The next two phases are ongoing. In the “manage and monitor” phase, Trustwave acts as a true extension of your security team, increasing their productivity and freeing up resources. And of course, Trustwave provides 24x7 incident monitoring and investigations to help you prioritize incidents with actionable recommendations for immediate action, informed by SpiderLabs global threat intelligence.
Finally, your Trustwave named security advisor will continually tune your SIEM for optimal performance for the specific use cases and security policies that are most important to your organization. Trustwave uses an iterative, closed loop method to SIEM management that involves constantly learning from the alerts your SIEM produces and tuning it to become increasingly more effective at homing in on the most important alerts – helping you reduce alert noise by up to 90%.
Adding Managed Detection and Response (MDR)
Trustwave Co-Managed SOC is also a great complement to the Trustwave Managed Detection and Response (MDR) service. With MDR, Trustwave security analysts provide deeper threat investigation, threat hunting, and response at the endpoint.

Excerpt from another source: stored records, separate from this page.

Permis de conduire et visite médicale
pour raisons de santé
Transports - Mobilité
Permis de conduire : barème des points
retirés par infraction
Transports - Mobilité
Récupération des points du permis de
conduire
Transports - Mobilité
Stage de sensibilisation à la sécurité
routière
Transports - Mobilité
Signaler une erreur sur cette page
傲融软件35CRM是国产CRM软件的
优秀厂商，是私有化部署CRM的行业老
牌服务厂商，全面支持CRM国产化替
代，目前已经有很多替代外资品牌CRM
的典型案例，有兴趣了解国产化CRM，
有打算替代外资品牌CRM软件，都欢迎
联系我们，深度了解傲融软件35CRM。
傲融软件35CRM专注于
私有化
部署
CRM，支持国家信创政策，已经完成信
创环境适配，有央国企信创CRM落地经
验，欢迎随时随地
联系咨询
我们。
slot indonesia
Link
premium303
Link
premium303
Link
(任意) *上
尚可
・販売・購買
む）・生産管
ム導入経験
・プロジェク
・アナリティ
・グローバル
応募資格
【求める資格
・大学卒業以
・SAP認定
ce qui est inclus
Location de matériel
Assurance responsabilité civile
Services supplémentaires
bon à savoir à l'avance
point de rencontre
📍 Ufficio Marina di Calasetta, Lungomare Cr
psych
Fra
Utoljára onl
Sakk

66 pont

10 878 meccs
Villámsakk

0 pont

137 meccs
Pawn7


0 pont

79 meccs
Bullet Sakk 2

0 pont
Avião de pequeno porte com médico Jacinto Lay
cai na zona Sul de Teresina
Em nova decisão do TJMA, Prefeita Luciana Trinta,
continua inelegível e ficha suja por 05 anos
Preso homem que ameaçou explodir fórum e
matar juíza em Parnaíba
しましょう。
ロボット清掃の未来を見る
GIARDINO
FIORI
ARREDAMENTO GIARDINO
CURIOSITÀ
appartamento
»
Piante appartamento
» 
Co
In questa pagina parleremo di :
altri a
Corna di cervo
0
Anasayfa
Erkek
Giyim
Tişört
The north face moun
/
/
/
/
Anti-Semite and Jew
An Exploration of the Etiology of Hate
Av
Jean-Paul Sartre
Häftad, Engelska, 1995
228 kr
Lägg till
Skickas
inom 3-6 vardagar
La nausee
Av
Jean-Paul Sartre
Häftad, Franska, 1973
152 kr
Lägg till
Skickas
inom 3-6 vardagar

They investigate to understand the full impact of a threat, enabling a more informed response. Running Co-Managed SOC in parallel with MDR means you not only get alerted to your most serious threats on a 24x7 basis but enable Trustwave to respond and contain threats.
Implementing a SIEM is an important part of any cyber security strategy, and a managed service is often a requirement to properly configure, operate, and monitor your SIEM. But don’t settle for a service that doesn’t help you derive maximum value from your SIEM investment and your internal resources.